Provided records -
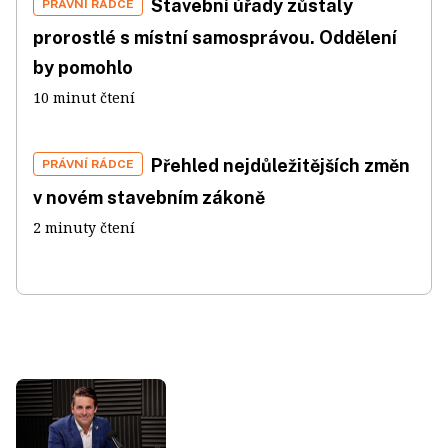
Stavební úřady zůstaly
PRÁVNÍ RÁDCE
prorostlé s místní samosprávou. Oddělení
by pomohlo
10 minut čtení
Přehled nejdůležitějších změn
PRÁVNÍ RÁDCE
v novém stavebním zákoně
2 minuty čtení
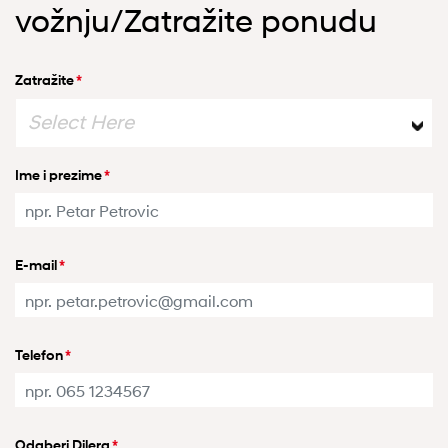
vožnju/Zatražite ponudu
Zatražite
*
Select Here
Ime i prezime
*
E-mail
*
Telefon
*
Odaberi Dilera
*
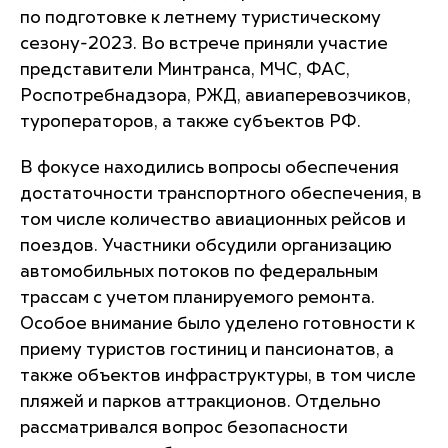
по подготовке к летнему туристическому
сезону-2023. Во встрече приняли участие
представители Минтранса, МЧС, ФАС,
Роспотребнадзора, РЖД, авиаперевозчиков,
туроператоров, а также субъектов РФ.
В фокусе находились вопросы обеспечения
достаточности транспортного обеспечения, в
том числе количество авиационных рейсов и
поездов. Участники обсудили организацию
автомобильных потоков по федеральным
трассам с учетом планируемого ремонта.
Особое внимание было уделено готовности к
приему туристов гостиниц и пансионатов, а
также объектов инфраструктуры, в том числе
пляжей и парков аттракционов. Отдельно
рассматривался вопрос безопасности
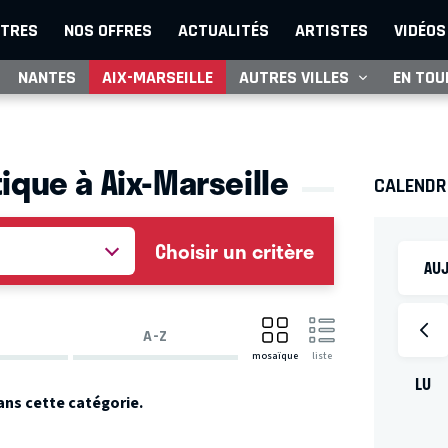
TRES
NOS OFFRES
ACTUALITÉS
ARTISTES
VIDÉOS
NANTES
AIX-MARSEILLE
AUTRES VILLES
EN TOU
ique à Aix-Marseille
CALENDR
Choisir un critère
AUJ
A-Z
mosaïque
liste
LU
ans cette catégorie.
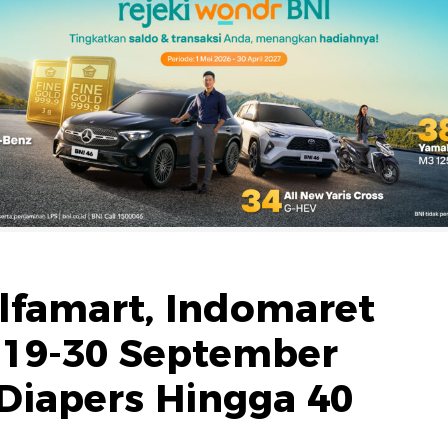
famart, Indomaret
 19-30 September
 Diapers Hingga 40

Prompt - Copy out every line of text in the data above, character for character and in the same order, and leave the pictures out of your answer.

Exercise solution -
Stavební úřady zůstaly
PRÁVNÍ RÁDCE
prorostlé s místní samosprávou. Oddělení
by pomohlo
10 minut čtení
Přehled nejdůležitějších změn
PRÁVNÍ RÁDCE
v novém stavebním zákoně
2 minuty čtení
vožnju/Zatražite ponudu
Zatražite
*
Select Here
Ime i prezime
*
E-mail
*
Telefon
*
Odaberi Dilera
*
по подготовке к летнему туристическому
сезону-2023. Во встрече приняли участие
представители Минтранса, МЧС, ФАС,
Роспотребнадзора, РЖД, авиаперевозчиков,
туроператоров, а также субъектов РФ.
В фокусе находились вопросы обеспечения
достаточности транспортного обеспечения, в
том числе количество авиационных рейсов и
поездов. Участники обсудили организацию
автомобильных потоков по федеральным
трассам с учетом планируемого ремонта.
Особое внимание было уделено готовности к
приему туристов гостиниц и пансионатов, а
также объектов инфраструктуры, в том числе
пляжей и парков аттракционов. Отдельно
рассматривался вопрос безопасности
TRES
NOS OFFRES
ACTUALITÉS
ARTISTES
VIDÉOS
NANTES
AIX-MARSEILLE
AUTRES VILLES
EN TOU
ique à Aix-Marseille
CALENDR
Choisir un critère
AUJ
A-Z
mosaïque
liste
LU
ans cette catégorie.
famart, Indomaret
 19-30 September
 Diapers Hingga 40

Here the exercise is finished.